─── EXTRAIT DU TEXTE

L’art diamantaire révélé : le diamant marquise

Nathan Bensoussan

Avec leur forme effilée et gracieuse, les diamants taille marquise se distinguent par leur raffinement discret et sont appréciés des connaisseurs pour leur élégance.  En haute joaillerie, la taille marquise, souvent combinée à la taille poire, apporte une touche de légèreté indéniable.

Elle a jalonné les styles dans l’histoire de la joaillerie mais son porté a évolué et s’est modernisé. Au siècle dernier, Van Cleef & Arpels sertissait en pampilles de gros diamants marquise sur les parures des reines. Aujourd’hui, les pierres les plus importantes sont montées en pendentif ou en solitaire mais la plupart des marquises, plus petites, sont serties en composition pour sublimer un bijou, l’alléger et lui donner du mouvement. Ainsi, Van Cleef & Arpels les dispose en serti mystérieux sur une pomme de pin, Harry Winston les agrège en cluster de lumière, Piaget les assemble en forme d’aile pour souligner le côté aérien d’une création…

Pour le diamantaire, la taille marquise est l’une des plus difficiles à réaliser. Nathan Bensoussan, gemmologue chez Rubel & Ménasché, nous parle de cette pierre exceptionnelle et complexe.

IH : D’où vient l’appellation « marquise » ?

──────
─── DONNÉES

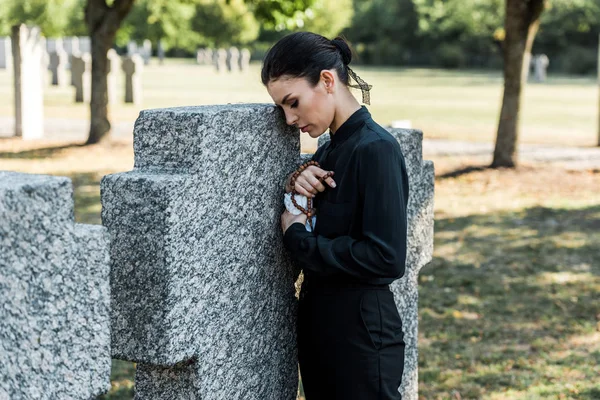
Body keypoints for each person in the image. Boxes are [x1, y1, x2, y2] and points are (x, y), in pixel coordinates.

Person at [261, 32, 409, 400]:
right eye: (281, 108)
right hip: (323, 333)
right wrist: (296, 181)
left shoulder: (376, 149)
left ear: (327, 80)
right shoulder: (328, 153)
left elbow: (386, 257)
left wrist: (299, 240)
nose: (289, 118)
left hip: (361, 340)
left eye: (292, 103)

──────

Pour chacun des énoncés ci-dessous, dites par oui ou par non s'il concorde avec le texte sur le diamant marquise, puis citez textuellement les mots du texte qui tranchent.
1. En haute joaillerie, la taille marquise est souvent combinée à la taille poire.
2. Harry Winston assemble les marquises en forme d'aile.
3. Pour le diamantaire, la taille marquise compte parmi les plus faciles à réaliser.

■ **RÉPONSE ATTENDUE**
1. Oui : « la taille marquise, souvent combinée à la taille poire ».
2. Non : « Harry Winston les agrège en cluster de lumière, Piaget les assemble en forme d’aile ».
3. Non : « la taille marquise est l’une des plus difficiles à réaliser ».